Evading Data Provenance in Deep Neural Networks

TL;DR

This paper presents a novel evasion framework that effectively bypasses Dataset Ownership Verification methods in deep neural networks by transferring task-relevant knowledge while removing identifiers, exposing vulnerabilities in current protections.

Contribution

It introduces a unified evasion approach using teacher-student models and large language models to improve evasion success against DOV, revealing critical weaknesses in existing methods.

Findings

Our method outperforms nine state-of-the-art evasion attacks.

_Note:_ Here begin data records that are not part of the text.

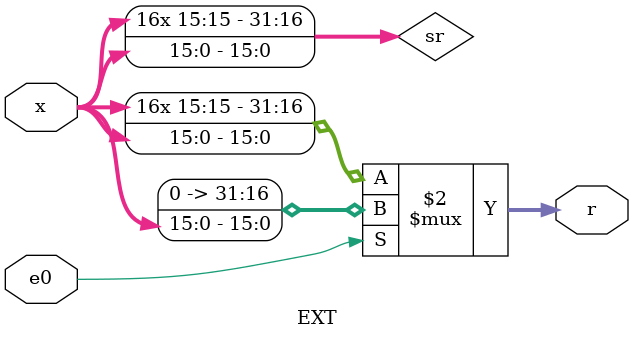
<source format=v>
`timescale 1ns / 1ps

module EXT(
    input [15:0] x,
    input e0,
    output [31:0] r
    );

    wire signed [31:0] sr = $signed(x);
    assign r = e0 ? x : sr;
endmodule

</source>
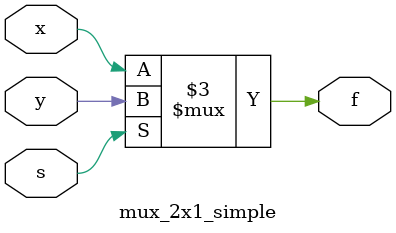
<source format=v>
`timescale 1ns / 1ps

module mux_2x1_simple(
    input x, y, s,
    output reg f
    );
    
    always @(x, y, s)
    
    begin 
        if (s)
        begin
            f=y;
        end
        else
        begin
            f=x;
        end
    
    end


endmodule

</source>
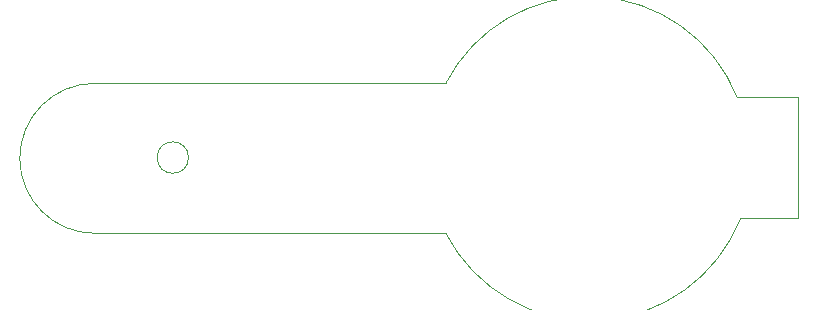
<source format=gm1>
%TF.GenerationSoftware,KiCad,Pcbnew,8.0.8*%
%TF.CreationDate,2025-02-25T13:10:29+05:30*%
%TF.ProjectId,led_torch,6c65645f-746f-4726-9368-2e6b69636164,rev?*%
%TF.SameCoordinates,Original*%
%TF.FileFunction,Profile,NP*%
%FSLAX46Y46*%
G04 Gerber Fmt 4.6, Leading zero omitted, Abs format (unit mm)*
G04 Created by KiCad (PCBNEW 8.0.8) date 2025-02-25 13:10:29*
%MOMM*%
%LPD*%
G01*
G04 APERTURE LIST*
%TA.AperFunction,Profile*%
%ADD10C,0.050000*%
%TD*%
G04 APERTURE END LIST*
D10*
X173863000Y-142240000D02*
X173863000Y-131953000D01*
X168990721Y-142221672D02*
X173863000Y-142240000D01*
X168687390Y-131991244D02*
X173863000Y-131953000D01*
X144018001Y-130810000D02*
G75*
G02*
X168687389Y-131991244I12064999J-6223000D01*
G01*
X168990721Y-142221672D02*
G75*
G02*
X144018000Y-143510000I-12780721J5061672D01*
G01*
X114300000Y-143510000D02*
X144018000Y-143510000D01*
X114300000Y-130810000D02*
X144018000Y-130810000D01*
X114300000Y-143510000D02*
G75*
G02*
X114300000Y-130810000I0J6350000D01*
G01*
X122233650Y-137096500D02*
G75*
G02*
X119574350Y-137096500I-1329650J0D01*
G01*
X119574350Y-137096500D02*
G75*
G02*
X122233650Y-137096500I1329650J0D01*
G01*
M02*

</source>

It successfully removes copyright identifiers from models.

Experiments demonstrate significant evasion effectiveness across diverse datasets.

Abstract

Modern over-parameterized deep models are highly data-dependent, with large scale general-purpose and domain-specific datasets serving as the bedrock for rapid advancements. However, many datasets are proprietary or contain sensitive information, making unrestricted model training problematic. In the open world where data thefts cannot be fully prevented, Dataset Ownership Verification (DOV) has emerged as a promising method to protect copyright by detecting unauthorized model training and tracing illicit activities. Due to its diversity and superior stealth, evading DOV is considered extremely challenging. However, this paper identifies that previous studies have relied on oversimplistic evasion attacks for evaluation, leading to a false sense of security. We introduce a unified evasion framework, in which a teacher model first learns from the copyright dataset and then transfers task-relevant yet identifier-independent domain knowledge to a surrogate student using an out-of-distribution (OOD) dataset as the intermediary. Leveraging Vision-Language Models and Large Language Models, we curate the most informative and reliable subsets from the OOD gallery set as the final transfer set, and propose selectively transferring task-oriented knowledge to achieve a better trade-off between generalization and evasion effectiveness. Experiments across diverse datasets covering eleven DOV methods demonstrate our approach simultaneously eliminates all copyright identifiers and significantly outperforms nine state-of-the-art evasion attacks in both generalization and effectiveness, with moderate computational overhead. As a proof of concept, we reveal key vulnerabilities in current DOV methods, highlighting the need for long-term development to enhance practicality.